A Fisk University graduate, Franklin will use part of his award to fund a scholarship he established in 1999 in his wife’s name. A native of Oklahoma, Franklin received his master’s and doctorate in history from Harvard University. Diverse presents awards in Franklin’s name to other pioneering and outstanding scholars

“[The Kluge] is an amazing award for an amazing man,” says Ken West, a spokesman for Fisk. “He’s made history more relevant for me and many of our students by using his textbooks, having dialogue and telling the story of Americans in general. We are thankful to have him and looking forward to working with him in the future.”

The Library of Congress announcement calls Yu, the second winner, “the greatest Chinese intellectual historian of our generation.” Yu, an Emeritus Professor of East Asian Studies and History at Princeton University, is also an outspoken critic of the communist government.

A scholar reviewing Yu’s nomination stated: “The rare distinction of having been elected to full professorships at Harvard, Yale and Princeton undoubtedly confirms the high esteem in which he is held.
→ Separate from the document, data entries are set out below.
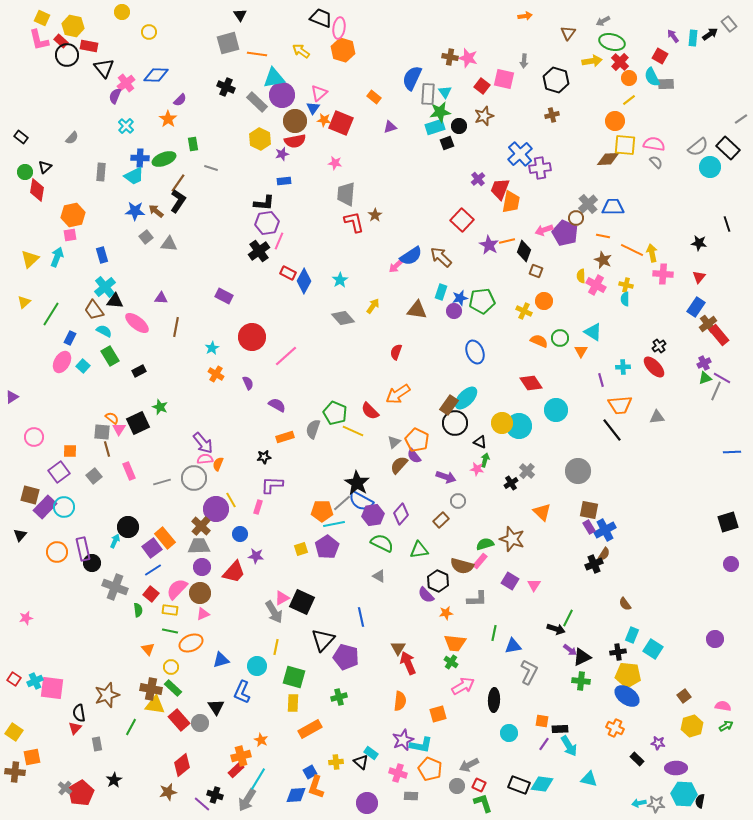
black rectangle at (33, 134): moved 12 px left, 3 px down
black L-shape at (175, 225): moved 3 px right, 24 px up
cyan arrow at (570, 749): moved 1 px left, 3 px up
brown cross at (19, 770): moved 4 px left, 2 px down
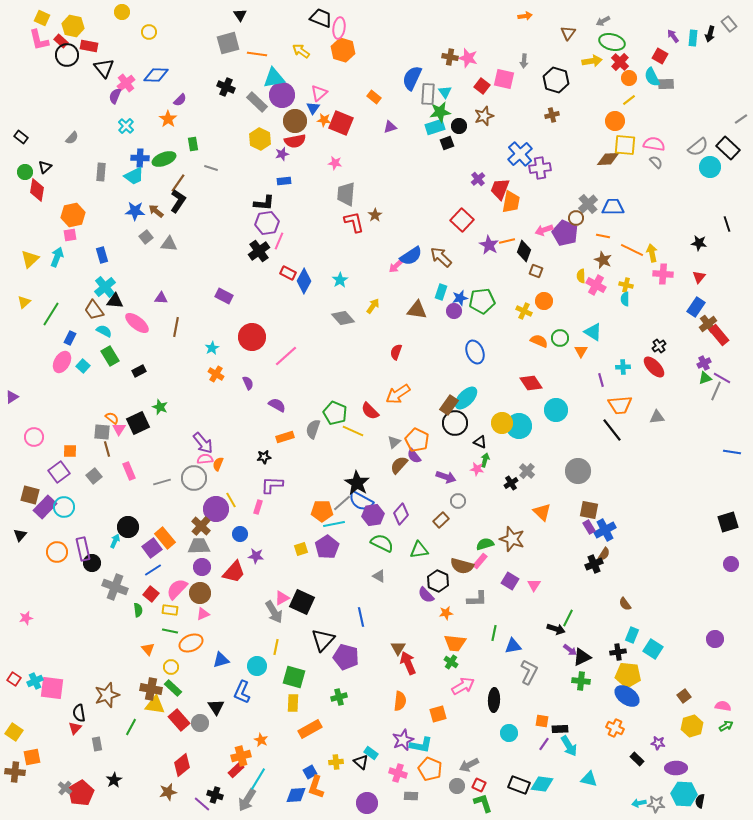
black arrow at (710, 34): rotated 140 degrees clockwise
blue line at (732, 452): rotated 12 degrees clockwise
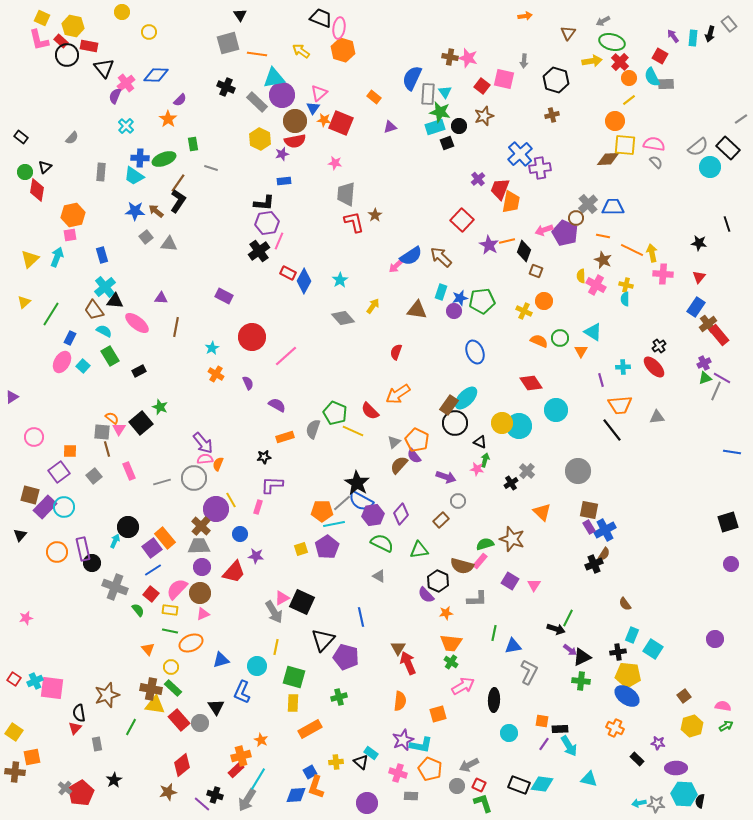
green star at (440, 112): rotated 20 degrees clockwise
cyan trapezoid at (134, 176): rotated 60 degrees clockwise
black square at (138, 423): moved 3 px right; rotated 15 degrees counterclockwise
green semicircle at (138, 610): rotated 32 degrees counterclockwise
orange trapezoid at (455, 643): moved 4 px left
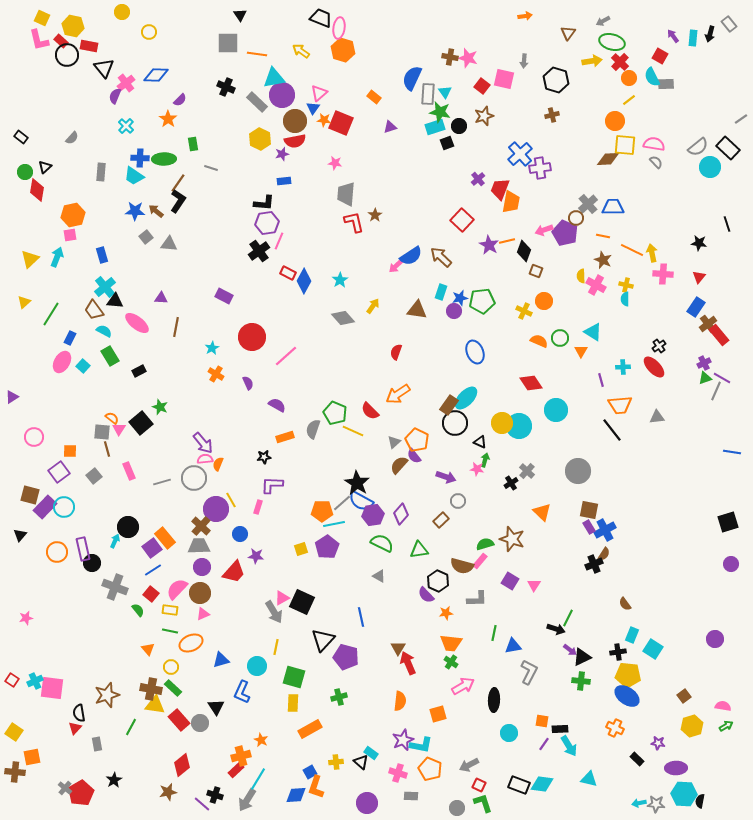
gray square at (228, 43): rotated 15 degrees clockwise
green ellipse at (164, 159): rotated 20 degrees clockwise
red square at (14, 679): moved 2 px left, 1 px down
gray circle at (457, 786): moved 22 px down
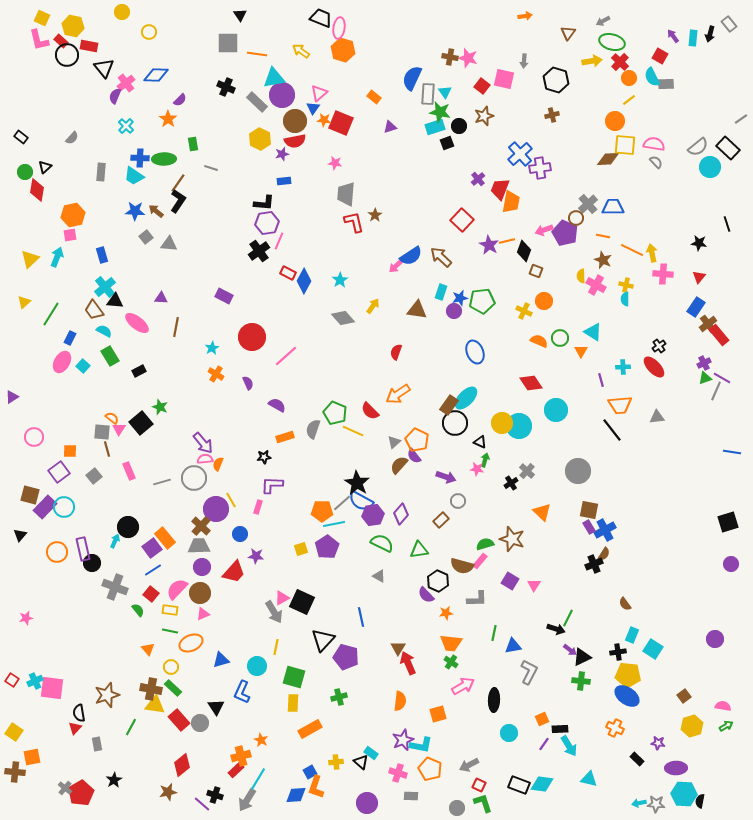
orange square at (542, 721): moved 2 px up; rotated 32 degrees counterclockwise
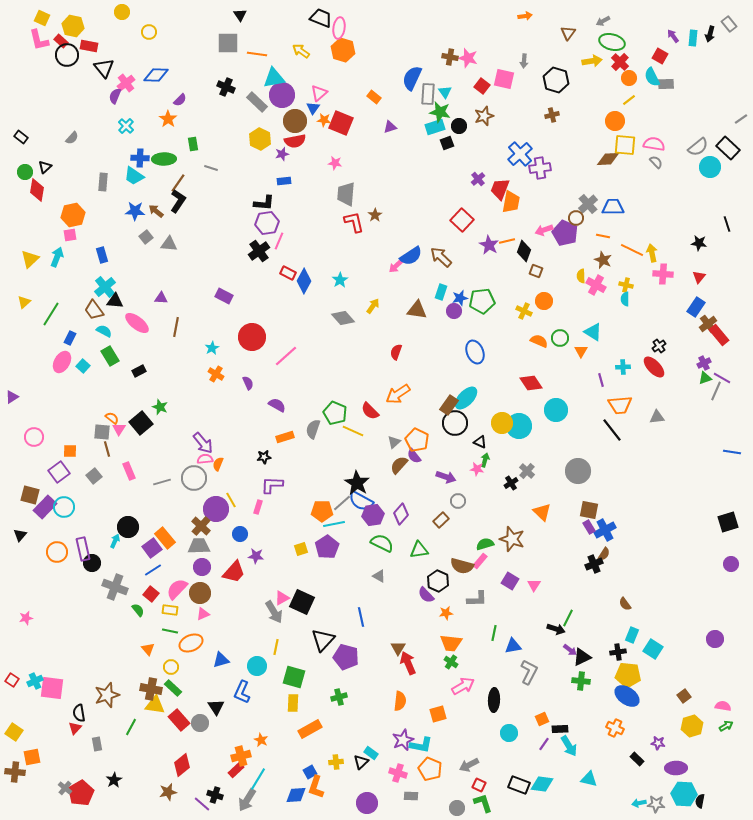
gray rectangle at (101, 172): moved 2 px right, 10 px down
black triangle at (361, 762): rotated 35 degrees clockwise
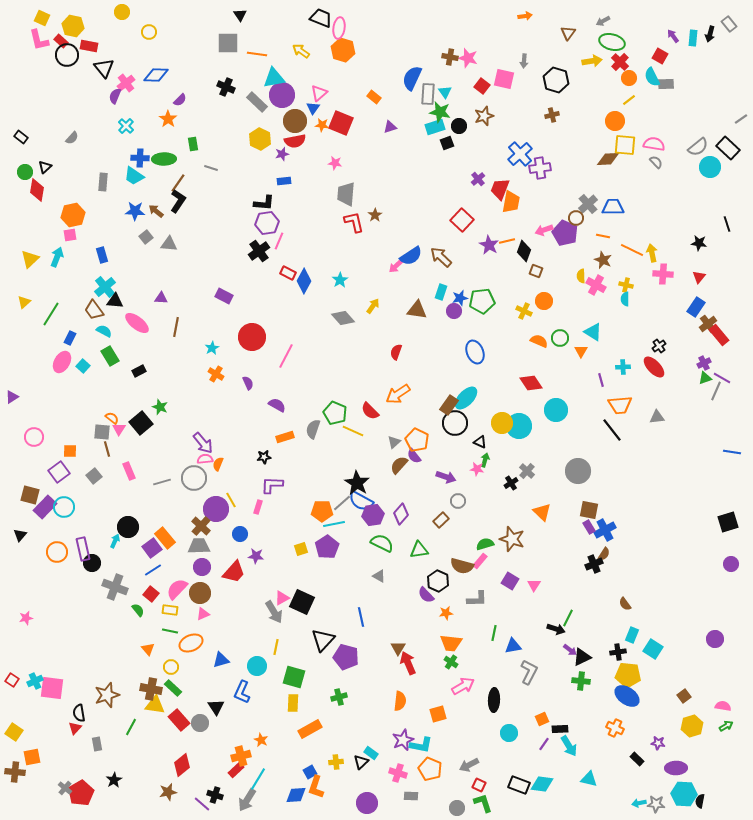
orange star at (324, 120): moved 2 px left, 5 px down
pink line at (286, 356): rotated 20 degrees counterclockwise
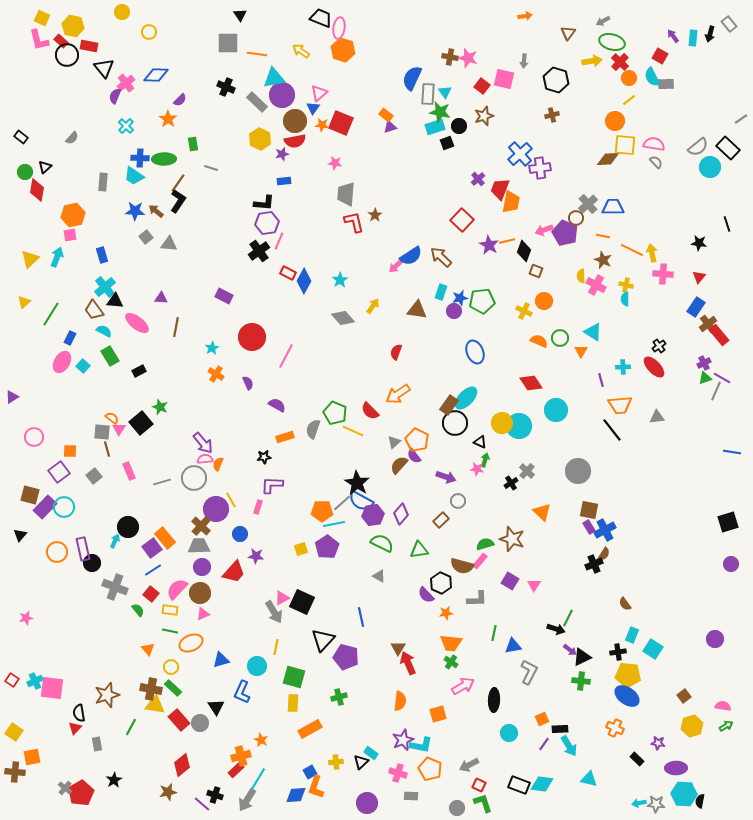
orange rectangle at (374, 97): moved 12 px right, 18 px down
black hexagon at (438, 581): moved 3 px right, 2 px down
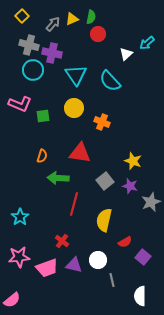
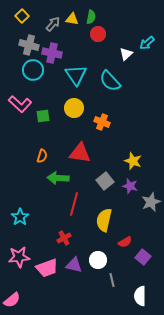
yellow triangle: rotated 32 degrees clockwise
pink L-shape: rotated 20 degrees clockwise
red cross: moved 2 px right, 3 px up; rotated 24 degrees clockwise
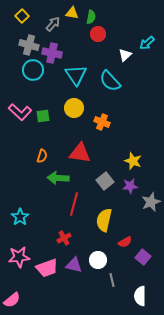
yellow triangle: moved 6 px up
white triangle: moved 1 px left, 1 px down
pink L-shape: moved 8 px down
purple star: rotated 21 degrees counterclockwise
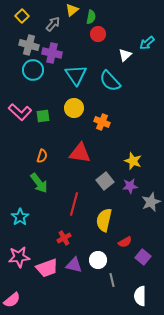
yellow triangle: moved 3 px up; rotated 48 degrees counterclockwise
green arrow: moved 19 px left, 5 px down; rotated 130 degrees counterclockwise
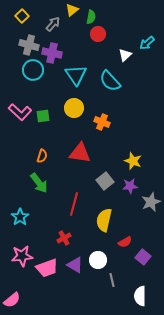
pink star: moved 3 px right, 1 px up
purple triangle: moved 1 px right; rotated 18 degrees clockwise
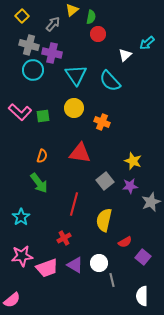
cyan star: moved 1 px right
white circle: moved 1 px right, 3 px down
white semicircle: moved 2 px right
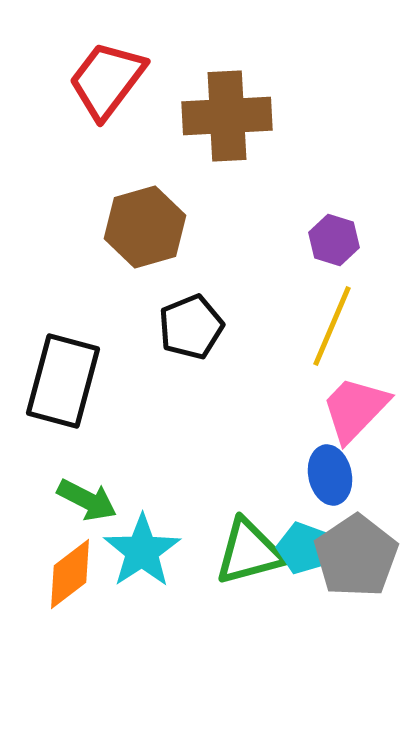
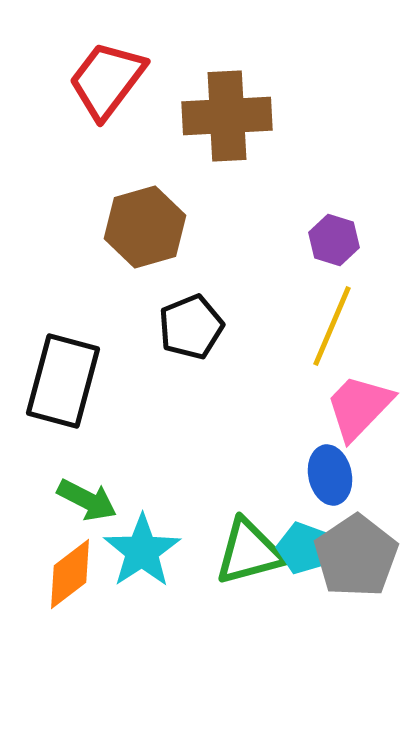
pink trapezoid: moved 4 px right, 2 px up
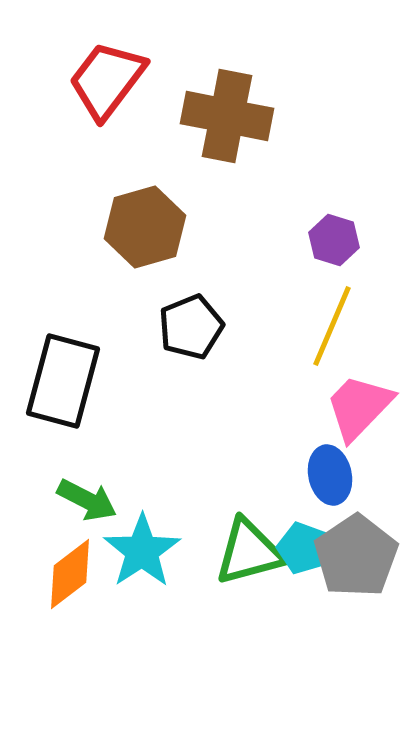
brown cross: rotated 14 degrees clockwise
However, his actual scholarship is a much more important indication of his lifetime achievement, compared to his career successes.”

The Kluge Prize rewards lifetime achievement in the wide range of disciplines not covered by the Nobel prizes, including history, philosophy, politics, anthropology, sociology, religion, criticism in the arts and humanities and linguistics.

Franklin and Yu will officially receive the prize on Dec. 5, 2006, at the Library of Congress, and will return next year to present a scholarly discussion of their body of work at the Library.